Are aphid-resistant GM crops likely to be effective, and environmentally and evolutionarily sustainable?

Rationale
This exciting, multidisciplinary project will investigate the interplay among volatile-producing plants, crop pests and their natural enemies, and tests whether aphid-resistant GM crops are effective, and environmentally and evolutionarily sustainable. Sustainably increasing food production means intensifying the yield of production systems, while preserving in the long-term the environmental resources and ecosystem services they rely on. One way to improve crop production with a fixed amount of resources is to more effectively resist major yield-reducing crop pests such as aphids. Recent research has demonstrated the feasibility of genetically engineering important crop plants (wheat), to produce aphid alarm pheromones ((E)-ß-farnesene) naturally emitted by some plants as a defensive lure against aphids (Yu et al. 2012). The use of aphid-resistant genetically modified crops has potential benefits, but there are also concerns about the likely effectiveness of the proposed technique in the short- and long-term. For example, aphid alarm pheromone is used as a kairomone by aphid predators such as ladybirds to locate resource patches in the landscape (Francis et al. 2004). The indirect impacts of (E)-ß-farnesene-producing GM wheat on natural enemies of aphids such as ladybirds is currently unknown, but such indirect impacts may result in undesirable ecosystem consequences of GM wheat.

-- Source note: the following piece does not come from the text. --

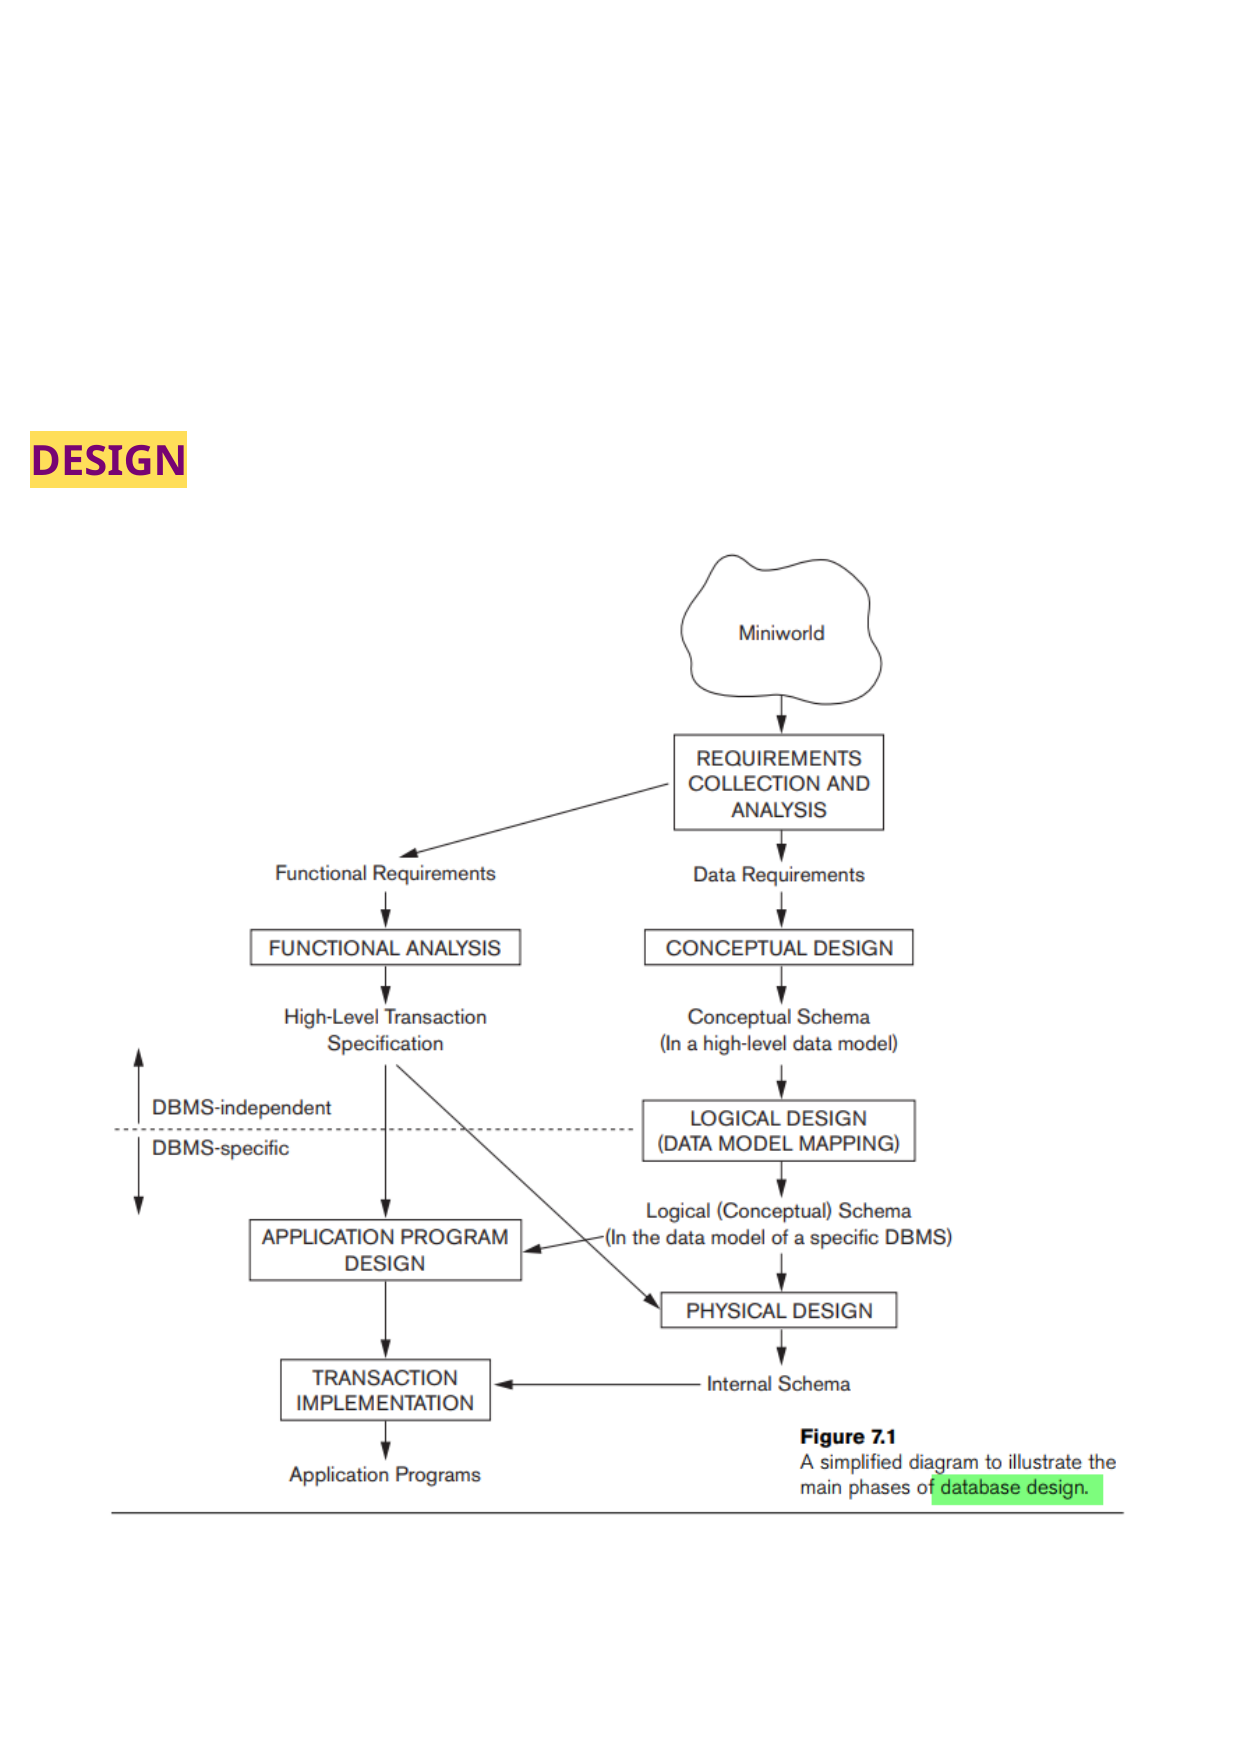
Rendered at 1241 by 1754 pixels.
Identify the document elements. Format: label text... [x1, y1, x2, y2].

subtitle DESIGN [30, 431, 1211, 488]
picture [28, 516, 1208, 1529]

The project will therefore investigate relationships between pheromone-emitting GM wheat and ladybirds as an experimental system to identify risks of disrupting coevolved plant-pest-natural enemy systems. The student will test whether pests and their predators may evolve to ignore volatile cues in GM systems because the signals produced by these plans are ‘dishonest’. For example, an unintended effect of decoupling the cues normally used by predators to locate prey from actual prey availability may be that response to the kairomone becomes counter-selected in the ladybird predator, reducing the effectiveness of natural enemies in protecting both GM and non-GM crops against aphids. Furthermore, the student will evaluate whether widespread deployment of aphid-resistant crops – luring aphid predators to low-resource patches – could result in a decline of predator populations through a process known as “ecological trap” (Schlaepfer et al. 2002). In the longer term, evolutionary responses may be expected in the pest, as seen with resistance to pesticides – aphids are expected to stop responding to the alarm pheromone, reducing the effectiveness GM crops.
Workplan
The student will 1) Estimate evolutionary potential of laboratory-reared aphids’ and ladybirds’ behavioural response to pheromone, using an experimental evolution approach in controlled conditions; 2) Carry out behavioural experiments to characterise aphid and ladybird movements in response to different mixing proportions of pheromone-producing and non-producing plants; 3) Use individual-based modelling to integrate experimental data and simulate a plant-pest-natural enemy system, allowing the prediction of population and micro-evolutionary responses under different scenarios of GM crop deployment in the landscape.
Skills development
By pursuing these complementary approaches, the student will tackle key fundamental questions about the role of coevolution in trophic systems and critically evaluate an economically-important GM crop that is currently under active research and development. The student will be able to develop a broad range of skills by working with a team of researchers contributing cutting-edge expertise in data integration and individual based modelling of agricultural systems (Dr. Cornulier; Prof. Travis), plant communication (Prof. Johnson), animal behaviour (Dr Lucy Gilbert, JHI) and experimental evolution in crop pests (Dr. Lancaster). We will provide training in experimental design, basic and advanced data analysis and programming, plant and invertebrate ecology, chemical ecology, and mathematical modelling. The project will be based at the University of Aberdeen, where the student will benefit from local interaction with scientists at James Hutton Institute and Rowett Institute of Nutrition and Health, as well as a thriving U. of Aberdeen-based community of postgraduate students, postdocs, and faculty in ecology and plant and soil sciences.